▶ EXERCISE PROMPT: Return every line of each of the entries below verbatim, keeping the original order and wording.

+++ RECORDS SUPPLIED

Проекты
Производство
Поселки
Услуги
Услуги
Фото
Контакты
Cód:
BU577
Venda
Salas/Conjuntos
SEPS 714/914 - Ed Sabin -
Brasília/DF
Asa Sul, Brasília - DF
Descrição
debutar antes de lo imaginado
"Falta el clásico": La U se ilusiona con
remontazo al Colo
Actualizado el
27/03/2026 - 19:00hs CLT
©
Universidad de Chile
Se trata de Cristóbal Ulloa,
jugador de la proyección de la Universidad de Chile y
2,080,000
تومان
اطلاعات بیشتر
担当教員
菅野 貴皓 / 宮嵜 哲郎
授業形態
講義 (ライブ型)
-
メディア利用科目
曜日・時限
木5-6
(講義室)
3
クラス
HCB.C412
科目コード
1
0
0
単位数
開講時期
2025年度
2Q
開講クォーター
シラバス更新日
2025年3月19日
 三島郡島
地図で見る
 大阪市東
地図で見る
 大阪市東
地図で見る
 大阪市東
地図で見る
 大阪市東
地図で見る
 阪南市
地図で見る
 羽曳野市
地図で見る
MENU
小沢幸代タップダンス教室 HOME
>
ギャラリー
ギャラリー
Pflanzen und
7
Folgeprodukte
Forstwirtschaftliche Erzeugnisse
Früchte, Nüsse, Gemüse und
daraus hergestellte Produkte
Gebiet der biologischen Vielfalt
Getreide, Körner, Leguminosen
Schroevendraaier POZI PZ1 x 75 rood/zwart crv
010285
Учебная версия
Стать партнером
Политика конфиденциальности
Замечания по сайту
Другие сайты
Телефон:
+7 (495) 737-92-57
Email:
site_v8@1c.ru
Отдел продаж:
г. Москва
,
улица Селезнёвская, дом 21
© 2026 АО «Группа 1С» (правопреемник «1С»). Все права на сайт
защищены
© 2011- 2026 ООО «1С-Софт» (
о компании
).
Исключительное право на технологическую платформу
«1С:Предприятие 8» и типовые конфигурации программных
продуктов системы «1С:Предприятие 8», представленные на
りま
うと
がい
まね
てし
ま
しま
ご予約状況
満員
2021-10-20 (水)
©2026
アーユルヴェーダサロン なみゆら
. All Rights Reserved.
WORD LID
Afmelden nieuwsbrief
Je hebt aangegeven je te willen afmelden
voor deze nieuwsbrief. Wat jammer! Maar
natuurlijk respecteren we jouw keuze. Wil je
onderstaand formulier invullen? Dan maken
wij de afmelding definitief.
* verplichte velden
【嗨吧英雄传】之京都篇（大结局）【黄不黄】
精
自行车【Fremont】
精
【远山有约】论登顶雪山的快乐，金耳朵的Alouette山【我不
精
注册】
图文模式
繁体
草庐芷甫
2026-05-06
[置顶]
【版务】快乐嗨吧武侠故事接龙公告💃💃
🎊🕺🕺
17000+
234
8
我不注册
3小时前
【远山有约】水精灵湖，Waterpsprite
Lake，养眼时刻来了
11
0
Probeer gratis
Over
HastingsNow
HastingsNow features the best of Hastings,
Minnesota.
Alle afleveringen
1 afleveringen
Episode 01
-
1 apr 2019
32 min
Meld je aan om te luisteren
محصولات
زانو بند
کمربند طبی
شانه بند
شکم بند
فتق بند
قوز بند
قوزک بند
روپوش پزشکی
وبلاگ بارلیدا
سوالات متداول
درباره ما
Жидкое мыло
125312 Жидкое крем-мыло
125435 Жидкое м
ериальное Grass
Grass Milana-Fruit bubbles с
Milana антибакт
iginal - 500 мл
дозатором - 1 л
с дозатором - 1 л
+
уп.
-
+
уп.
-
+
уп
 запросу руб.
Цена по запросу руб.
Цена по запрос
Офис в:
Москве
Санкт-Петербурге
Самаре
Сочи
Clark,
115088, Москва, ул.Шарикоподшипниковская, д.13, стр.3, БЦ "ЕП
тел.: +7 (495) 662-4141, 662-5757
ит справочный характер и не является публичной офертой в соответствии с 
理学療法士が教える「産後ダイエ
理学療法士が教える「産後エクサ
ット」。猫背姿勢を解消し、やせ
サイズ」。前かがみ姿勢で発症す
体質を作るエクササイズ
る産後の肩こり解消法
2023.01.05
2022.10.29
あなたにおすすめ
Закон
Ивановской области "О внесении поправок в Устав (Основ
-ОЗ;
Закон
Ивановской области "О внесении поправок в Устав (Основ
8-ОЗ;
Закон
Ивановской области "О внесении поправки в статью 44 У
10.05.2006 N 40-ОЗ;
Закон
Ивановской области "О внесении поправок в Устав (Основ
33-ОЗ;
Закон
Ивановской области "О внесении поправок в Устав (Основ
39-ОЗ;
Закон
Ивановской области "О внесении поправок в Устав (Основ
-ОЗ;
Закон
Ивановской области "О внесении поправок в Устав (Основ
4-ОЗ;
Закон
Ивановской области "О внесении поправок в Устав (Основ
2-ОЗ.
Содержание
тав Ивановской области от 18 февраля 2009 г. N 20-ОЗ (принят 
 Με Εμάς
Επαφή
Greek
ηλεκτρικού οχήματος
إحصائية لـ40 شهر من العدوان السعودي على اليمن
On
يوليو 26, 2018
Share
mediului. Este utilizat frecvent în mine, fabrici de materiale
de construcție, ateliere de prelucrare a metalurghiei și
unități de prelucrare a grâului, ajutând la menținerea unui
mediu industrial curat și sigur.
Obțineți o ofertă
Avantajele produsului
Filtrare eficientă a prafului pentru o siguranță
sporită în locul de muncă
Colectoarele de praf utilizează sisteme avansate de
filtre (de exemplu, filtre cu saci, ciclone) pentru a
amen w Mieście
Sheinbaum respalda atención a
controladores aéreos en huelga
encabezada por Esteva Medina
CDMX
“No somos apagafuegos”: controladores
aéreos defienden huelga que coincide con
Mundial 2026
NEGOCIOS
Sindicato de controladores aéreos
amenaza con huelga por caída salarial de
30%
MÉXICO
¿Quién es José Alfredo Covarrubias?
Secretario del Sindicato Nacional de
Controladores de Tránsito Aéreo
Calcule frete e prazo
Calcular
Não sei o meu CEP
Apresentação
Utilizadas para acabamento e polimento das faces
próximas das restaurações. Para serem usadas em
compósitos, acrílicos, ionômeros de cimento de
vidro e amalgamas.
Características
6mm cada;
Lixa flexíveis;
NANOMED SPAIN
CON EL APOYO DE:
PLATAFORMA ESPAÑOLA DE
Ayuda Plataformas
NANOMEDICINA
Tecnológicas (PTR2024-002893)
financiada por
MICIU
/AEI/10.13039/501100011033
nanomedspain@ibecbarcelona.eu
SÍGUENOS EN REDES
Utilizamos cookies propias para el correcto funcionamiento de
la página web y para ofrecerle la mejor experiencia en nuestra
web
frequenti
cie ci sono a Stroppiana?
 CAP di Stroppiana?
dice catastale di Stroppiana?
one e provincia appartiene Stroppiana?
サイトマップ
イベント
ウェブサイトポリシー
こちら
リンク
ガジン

++++++

▶ RESPONSE BOX:
Проекты
Производство
Поселки
Услуги
Услуги
Фото
Контакты
Cód:
BU577
Venda
Salas/Conjuntos
SEPS 714/914 - Ed Sabin -
Brasília/DF
Asa Sul, Brasília - DF
Descrição
debutar antes de lo imaginado
"Falta el clásico": La U se ilusiona con
remontazo al Colo
Actualizado el
27/03/2026 - 19:00hs CLT
©
Universidad de Chile
Se trata de Cristóbal Ulloa,
jugador de la proyección de la Universidad de Chile y
2,080,000
تومان
اطلاعات بیشتر
担当教員
菅野 貴皓 / 宮嵜 哲郎
授業形態
講義 (ライブ型)
-
メディア利用科目
曜日・時限
木5-6
(講義室)
3
クラス
HCB.C412
科目コード
1
0
0
単位数
開講時期
2025年度
2Q
開講クォーター
シラバス更新日
2025年3月19日
 三島郡島
地図で見る
 大阪市東
地図で見る
 大阪市東
地図で見る
 大阪市東
地図で見る
 大阪市東
地図で見る
 阪南市
地図で見る
 羽曳野市
地図で見る
MENU
小沢幸代タップダンス教室 HOME
>
ギャラリー
ギャラリー
Pflanzen und
7
Folgeprodukte
Forstwirtschaftliche Erzeugnisse
Früchte, Nüsse, Gemüse und
daraus hergestellte Produkte
Gebiet der biologischen Vielfalt
Getreide, Körner, Leguminosen
Schroevendraaier POZI PZ1 x 75 rood/zwart crv
010285
Учебная версия
Стать партнером
Политика конфиденциальности
Замечания по сайту
Другие сайты
Телефон:
+7 (495) 737-92-57
Email:
site_v8@1c.ru
Отдел продаж:
г. Москва
,
улица Селезнёвская, дом 21
© 2026 АО «Группа 1С» (правопреемник «1С»). Все права на сайт
защищены
© 2011- 2026 ООО «1С-Софт» (
о компании
).
Исключительное право на технологическую платформу
«1С:Предприятие 8» и типовые конфигурации программных
продуктов системы «1С:Предприятие 8», представленные на
りま
うと
がい
まね
てし
ま
しま
ご予約状況
満員
2021-10-20 (水)
©2026
アーユルヴェーダサロン なみゆら
. All Rights Reserved.
WORD LID
Afmelden nieuwsbrief
Je hebt aangegeven je te willen afmelden
voor deze nieuwsbrief. Wat jammer! Maar
natuurlijk respecteren we jouw keuze. Wil je
onderstaand formulier invullen? Dan maken
wij de afmelding definitief.
* verplichte velden
【嗨吧英雄传】之京都篇（大结局）【黄不黄】
精
自行车【Fremont】
精
【远山有约】论登顶雪山的快乐，金耳朵的Alouette山【我不
精
注册】
图文模式
繁体
草庐芷甫
2026-05-06
[置顶]
【版务】快乐嗨吧武侠故事接龙公告💃💃
🎊🕺🕺
17000+
234
8
我不注册
3小时前
【远山有约】水精灵湖，Waterpsprite
Lake，养眼时刻来了
11
0
Probeer gratis
Over
HastingsNow
HastingsNow features the best of Hastings,
Minnesota.
Alle afleveringen
1 afleveringen
Episode 01
-
1 apr 2019
32 min
Meld je aan om te luisteren
محصولات
زانو بند
کمربند طبی
شانه بند
شکم بند
فتق بند
قوز بند
قوزک بند
روپوش پزشکی
وبلاگ بارلیدا
سوالات متداول
درباره ما
Жидкое мыло
125312 Жидкое крем-мыло
125435 Жидкое м
ериальное Grass
Grass Milana-Fruit bubbles с
Milana антибакт
iginal - 500 мл
дозатором - 1 л
с дозатором - 1 л
+
уп.
-
+
уп.
-
+
уп
 запросу руб.
Цена по запросу руб.
Цена по запрос
Офис в:
Москве
Санкт-Петербурге
Самаре
Сочи
Clark,
115088, Москва, ул.Шарикоподшипниковская, д.13, стр.3, БЦ "ЕП
тел.: +7 (495) 662-4141, 662-5757
ит справочный характер и не является публичной офертой в соответствии с 
理学療法士が教える「産後ダイエ
理学療法士が教える「産後エクサ
ット」。猫背姿勢を解消し、やせ
サイズ」。前かがみ姿勢で発症す
体質を作るエクササイズ
る産後の肩こり解消法
2023.01.05
2022.10.29
あなたにおすすめ
Закон
Ивановской области "О внесении поправок в Устав (Основ
-ОЗ;
Закон
Ивановской области "О внесении поправок в Устав (Основ
8-ОЗ;
Закон
Ивановской области "О внесении поправки в статью 44 У
10.05.2006 N 40-ОЗ;
Закон
Ивановской области "О внесении поправок в Устав (Основ
33-ОЗ;
Закон
Ивановской области "О внесении поправок в Устав (Основ
39-ОЗ;
Закон
Ивановской области "О внесении поправок в Устав (Основ
-ОЗ;
Закон
Ивановской области "О внесении поправок в Устав (Основ
4-ОЗ;
Закон
Ивановской области "О внесении поправок в Устав (Основ
2-ОЗ.
Содержание
тав Ивановской области от 18 февраля 2009 г. N 20-ОЗ (принят 
 Με Εμάς
Επαφή
Greek
ηλεκτρικού οχήματος
إحصائية لـ40 شهر من العدوان السعودي على اليمن
On
يوليو 26, 2018
Share
mediului. Este utilizat frecvent în mine, fabrici de materiale
de construcție, ateliere de prelucrare a metalurghiei și
unități de prelucrare a grâului, ajutând la menținerea unui
mediu industrial curat și sigur.
Obțineți o ofertă
Avantajele produsului
Filtrare eficientă a prafului pentru o siguranță
sporită în locul de muncă
Colectoarele de praf utilizează sisteme avansate de
filtre (de exemplu, filtre cu saci, ciclone) pentru a
amen w Mieście
Sheinbaum respalda atención a
controladores aéreos en huelga
encabezada por Esteva Medina
CDMX
“No somos apagafuegos”: controladores
aéreos defienden huelga que coincide con
Mundial 2026
NEGOCIOS
Sindicato de controladores aéreos
amenaza con huelga por caída salarial de
30%
MÉXICO
¿Quién es José Alfredo Covarrubias?
Secretario del Sindicato Nacional de
Controladores de Tránsito Aéreo
Calcule frete e prazo
Calcular
Não sei o meu CEP
Apresentação
Utilizadas para acabamento e polimento das faces
próximas das restaurações. Para serem usadas em
compósitos, acrílicos, ionômeros de cimento de
vidro e amalgamas.
Características
6mm cada;
Lixa flexíveis;
NANOMED SPAIN
CON EL APOYO DE:
PLATAFORMA ESPAÑOLA DE
Ayuda Plataformas
NANOMEDICINA
Tecnológicas (PTR2024-002893)
financiada por
MICIU
/AEI/10.13039/501100011033
nanomedspain@ibecbarcelona.eu
SÍGUENOS EN REDES
Utilizamos cookies propias para el correcto funcionamiento de
la página web y para ofrecerle la mejor experiencia en nuestra
web
frequenti
cie ci sono a Stroppiana?
 CAP di Stroppiana?
dice catastale di Stroppiana?
one e provincia appartiene Stroppiana?
サイトマップ
イベント
ウェブサイトポリシー
こちら
リンク
ガジン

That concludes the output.